As you can see, I chose inside the benchmarking function the same statement that would cause all_combinations to terminate, and have no effect for the other combination functions.
When run with

python -m cProfile benchmark_combinations.py

the results include:

    2.817 benchmark_combinations.py:80(benchmark_itertools)
    8.583 benchmark_combinations.py:84(benchmark_itertools_try)
  126.980 benchmark_combinations.py:93(benchmark_itertools_equivalent)
   46.635 benchmark_combinations.py:97(benchmark_itertools_equivalent_specialized)
   44.032 benchmark_combinations.py:101(benchmark_all_combinations_pythonic)
   18.049 benchmark_combinations.py:105(benchmark_all_combinations_clike)
   10.923 benchmark_combinations.py:109(benchmark_fournums)

Lessons:

  • Calling itertools.combinations_with_replacement is by far the fastest, taking about 2.7 seconds.
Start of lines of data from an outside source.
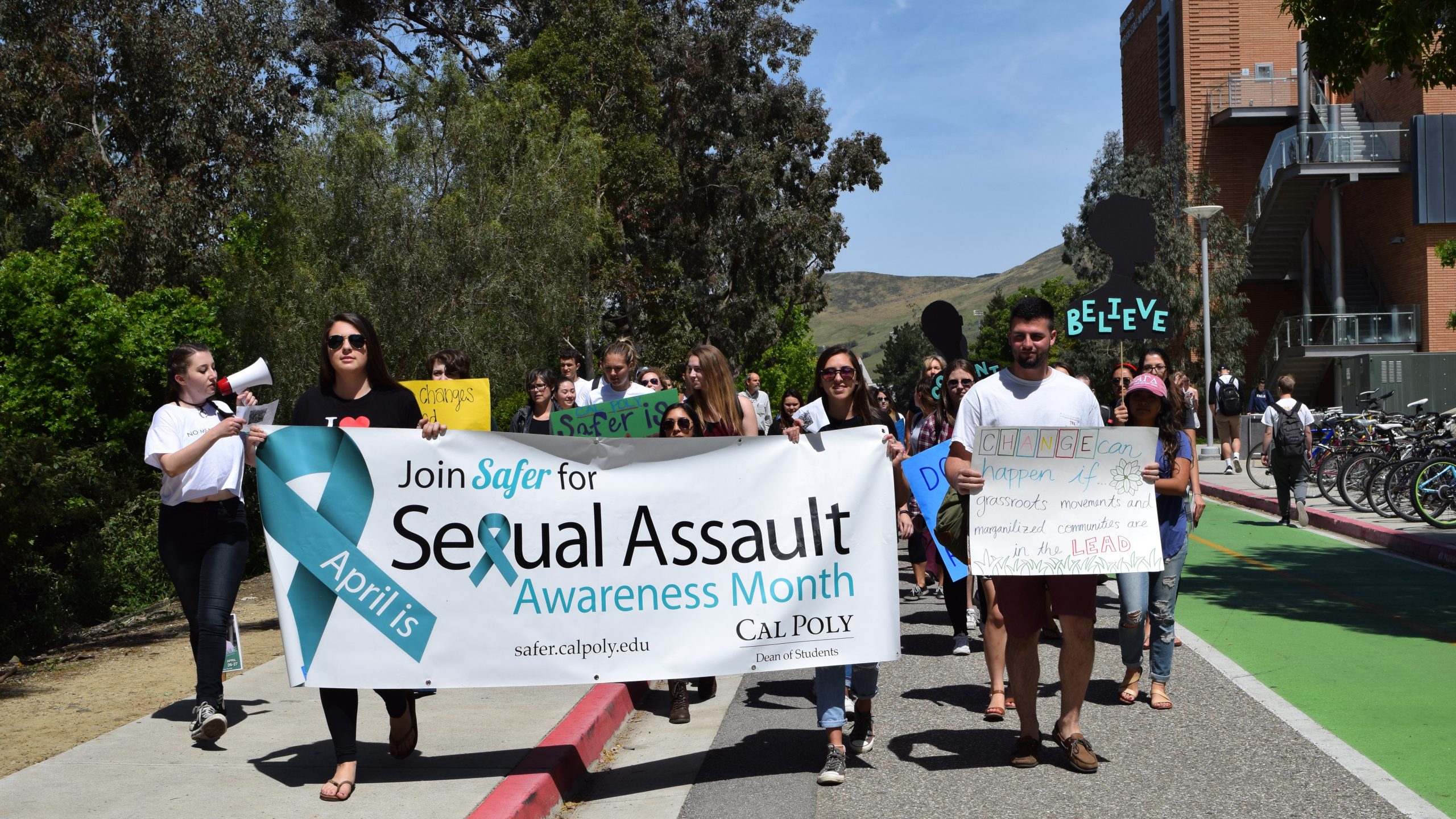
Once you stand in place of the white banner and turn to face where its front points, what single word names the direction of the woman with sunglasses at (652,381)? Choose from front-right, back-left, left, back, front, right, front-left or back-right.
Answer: back

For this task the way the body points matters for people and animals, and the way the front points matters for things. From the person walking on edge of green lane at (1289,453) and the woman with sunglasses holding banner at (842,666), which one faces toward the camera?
the woman with sunglasses holding banner

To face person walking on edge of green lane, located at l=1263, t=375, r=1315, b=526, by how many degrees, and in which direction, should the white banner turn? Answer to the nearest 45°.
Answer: approximately 135° to its left

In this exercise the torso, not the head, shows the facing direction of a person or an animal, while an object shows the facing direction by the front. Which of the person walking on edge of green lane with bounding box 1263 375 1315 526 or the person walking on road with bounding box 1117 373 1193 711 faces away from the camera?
the person walking on edge of green lane with bounding box 1263 375 1315 526

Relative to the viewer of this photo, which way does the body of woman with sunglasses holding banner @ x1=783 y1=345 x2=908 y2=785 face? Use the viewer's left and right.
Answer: facing the viewer

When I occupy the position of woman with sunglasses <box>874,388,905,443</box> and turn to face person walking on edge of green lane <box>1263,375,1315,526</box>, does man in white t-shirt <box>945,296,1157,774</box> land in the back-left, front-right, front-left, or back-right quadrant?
back-right

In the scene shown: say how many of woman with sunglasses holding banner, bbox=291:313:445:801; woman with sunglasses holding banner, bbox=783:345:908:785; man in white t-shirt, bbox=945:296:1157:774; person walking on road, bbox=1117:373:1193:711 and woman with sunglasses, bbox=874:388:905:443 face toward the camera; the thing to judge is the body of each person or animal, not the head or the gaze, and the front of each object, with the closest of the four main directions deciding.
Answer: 5

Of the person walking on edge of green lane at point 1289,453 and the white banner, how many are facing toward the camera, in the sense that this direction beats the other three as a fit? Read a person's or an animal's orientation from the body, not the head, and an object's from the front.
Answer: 1

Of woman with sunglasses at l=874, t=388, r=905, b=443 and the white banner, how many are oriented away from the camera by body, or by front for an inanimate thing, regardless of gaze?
0

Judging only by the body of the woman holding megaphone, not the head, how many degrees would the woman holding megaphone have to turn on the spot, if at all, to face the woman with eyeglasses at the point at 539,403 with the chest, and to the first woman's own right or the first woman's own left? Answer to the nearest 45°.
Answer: approximately 90° to the first woman's own left

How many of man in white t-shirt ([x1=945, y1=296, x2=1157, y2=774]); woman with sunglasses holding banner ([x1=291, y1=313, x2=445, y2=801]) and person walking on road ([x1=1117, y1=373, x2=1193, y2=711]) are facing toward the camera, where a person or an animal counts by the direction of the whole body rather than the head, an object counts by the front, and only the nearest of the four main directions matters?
3

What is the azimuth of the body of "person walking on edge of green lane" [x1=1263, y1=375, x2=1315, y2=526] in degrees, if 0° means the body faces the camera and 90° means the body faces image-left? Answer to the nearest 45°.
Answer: approximately 180°

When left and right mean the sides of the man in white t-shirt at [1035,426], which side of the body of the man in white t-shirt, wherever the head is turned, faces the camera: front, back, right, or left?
front

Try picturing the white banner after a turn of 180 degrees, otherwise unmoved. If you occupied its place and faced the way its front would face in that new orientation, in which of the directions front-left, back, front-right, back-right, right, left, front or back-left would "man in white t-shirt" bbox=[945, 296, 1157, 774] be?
right
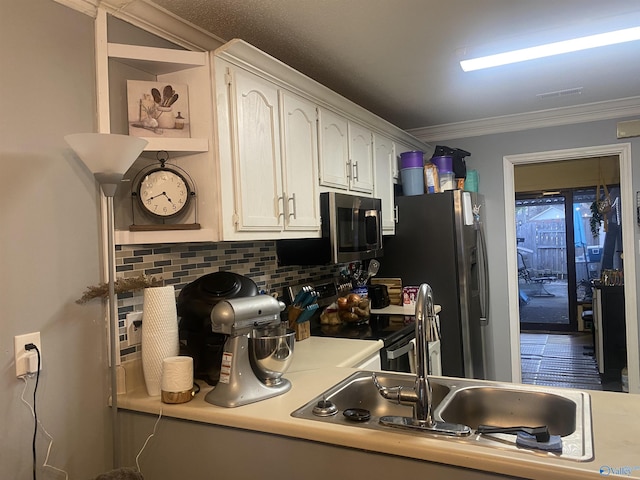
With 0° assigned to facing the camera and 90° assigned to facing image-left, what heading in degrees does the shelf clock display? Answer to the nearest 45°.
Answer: approximately 0°

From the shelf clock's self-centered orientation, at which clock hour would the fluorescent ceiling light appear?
The fluorescent ceiling light is roughly at 9 o'clock from the shelf clock.

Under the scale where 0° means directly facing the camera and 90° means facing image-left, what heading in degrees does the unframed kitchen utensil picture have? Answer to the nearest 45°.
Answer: approximately 0°

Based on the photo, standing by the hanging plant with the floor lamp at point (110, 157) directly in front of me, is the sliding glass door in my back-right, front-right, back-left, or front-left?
back-right
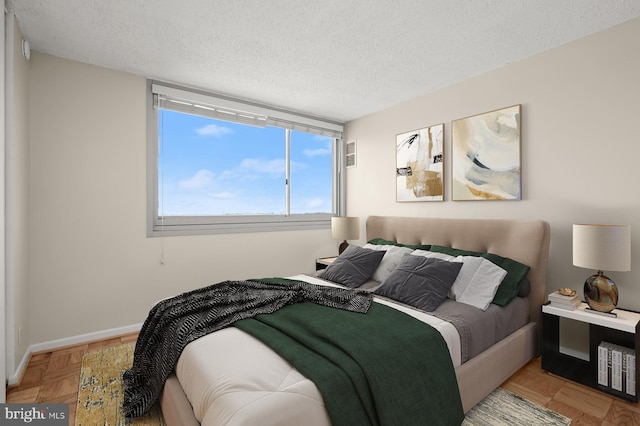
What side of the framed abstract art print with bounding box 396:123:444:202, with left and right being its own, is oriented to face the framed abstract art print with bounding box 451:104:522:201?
left

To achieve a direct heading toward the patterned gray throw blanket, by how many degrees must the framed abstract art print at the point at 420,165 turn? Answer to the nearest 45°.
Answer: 0° — it already faces it

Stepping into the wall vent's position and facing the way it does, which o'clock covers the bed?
The bed is roughly at 10 o'clock from the wall vent.

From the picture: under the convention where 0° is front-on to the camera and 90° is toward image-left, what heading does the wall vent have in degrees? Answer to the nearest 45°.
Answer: approximately 45°

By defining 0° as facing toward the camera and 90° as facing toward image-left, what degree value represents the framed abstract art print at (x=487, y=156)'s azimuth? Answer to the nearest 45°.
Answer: approximately 45°

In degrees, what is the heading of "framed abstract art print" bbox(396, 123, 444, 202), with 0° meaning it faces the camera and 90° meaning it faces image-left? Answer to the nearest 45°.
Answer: approximately 45°

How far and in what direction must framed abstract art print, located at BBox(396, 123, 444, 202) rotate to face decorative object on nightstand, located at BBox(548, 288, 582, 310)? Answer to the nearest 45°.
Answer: approximately 90° to its left
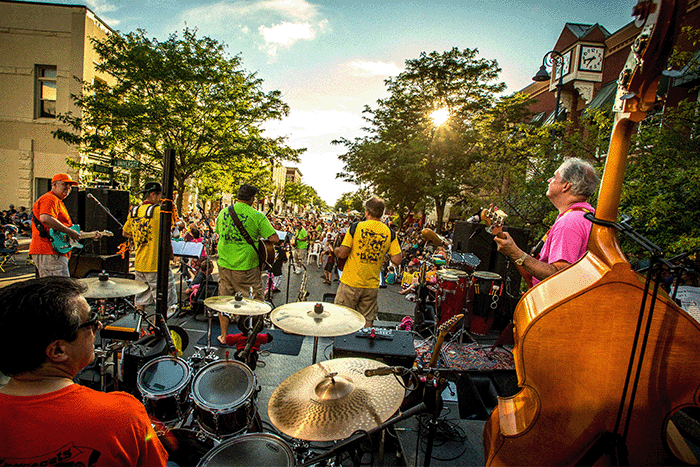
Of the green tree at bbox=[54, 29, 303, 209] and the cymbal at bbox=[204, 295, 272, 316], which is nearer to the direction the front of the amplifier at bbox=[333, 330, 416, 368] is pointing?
the cymbal

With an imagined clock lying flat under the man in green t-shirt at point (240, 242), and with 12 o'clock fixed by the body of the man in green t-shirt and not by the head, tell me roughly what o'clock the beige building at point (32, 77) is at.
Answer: The beige building is roughly at 11 o'clock from the man in green t-shirt.

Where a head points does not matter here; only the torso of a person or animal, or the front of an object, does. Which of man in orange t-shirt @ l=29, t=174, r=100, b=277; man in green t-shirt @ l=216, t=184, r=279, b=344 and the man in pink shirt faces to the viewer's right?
the man in orange t-shirt

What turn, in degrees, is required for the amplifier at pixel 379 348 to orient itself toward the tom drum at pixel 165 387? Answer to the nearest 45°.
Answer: approximately 45° to its right

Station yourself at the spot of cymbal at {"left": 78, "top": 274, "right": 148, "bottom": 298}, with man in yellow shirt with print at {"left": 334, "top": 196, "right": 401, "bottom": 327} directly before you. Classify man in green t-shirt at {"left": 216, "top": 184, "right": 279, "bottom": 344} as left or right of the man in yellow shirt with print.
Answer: left

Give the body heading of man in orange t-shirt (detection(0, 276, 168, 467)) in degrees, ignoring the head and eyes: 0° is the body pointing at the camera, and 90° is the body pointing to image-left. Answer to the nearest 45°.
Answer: approximately 225°

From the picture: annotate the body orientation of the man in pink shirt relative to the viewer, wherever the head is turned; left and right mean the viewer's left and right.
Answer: facing to the left of the viewer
It turns out that it’s written in C, so this would be hard to beat. (Still, writing it in a try block is seriously bad.)
  • The “equivalent” Python code from the itertools documentation (benchmark_itertools_combinations_with_replacment) is about 50x slower.
  • Gets slightly better when specialized to numbers.
  • Simply generating all combinations without an upper bound is actually faster.
  • It can be made even faster by writing it in a more C-like way.
  • The tuples version with the loop unrolled manually is rather fast when seen in this light, less than 4x slower than the library version.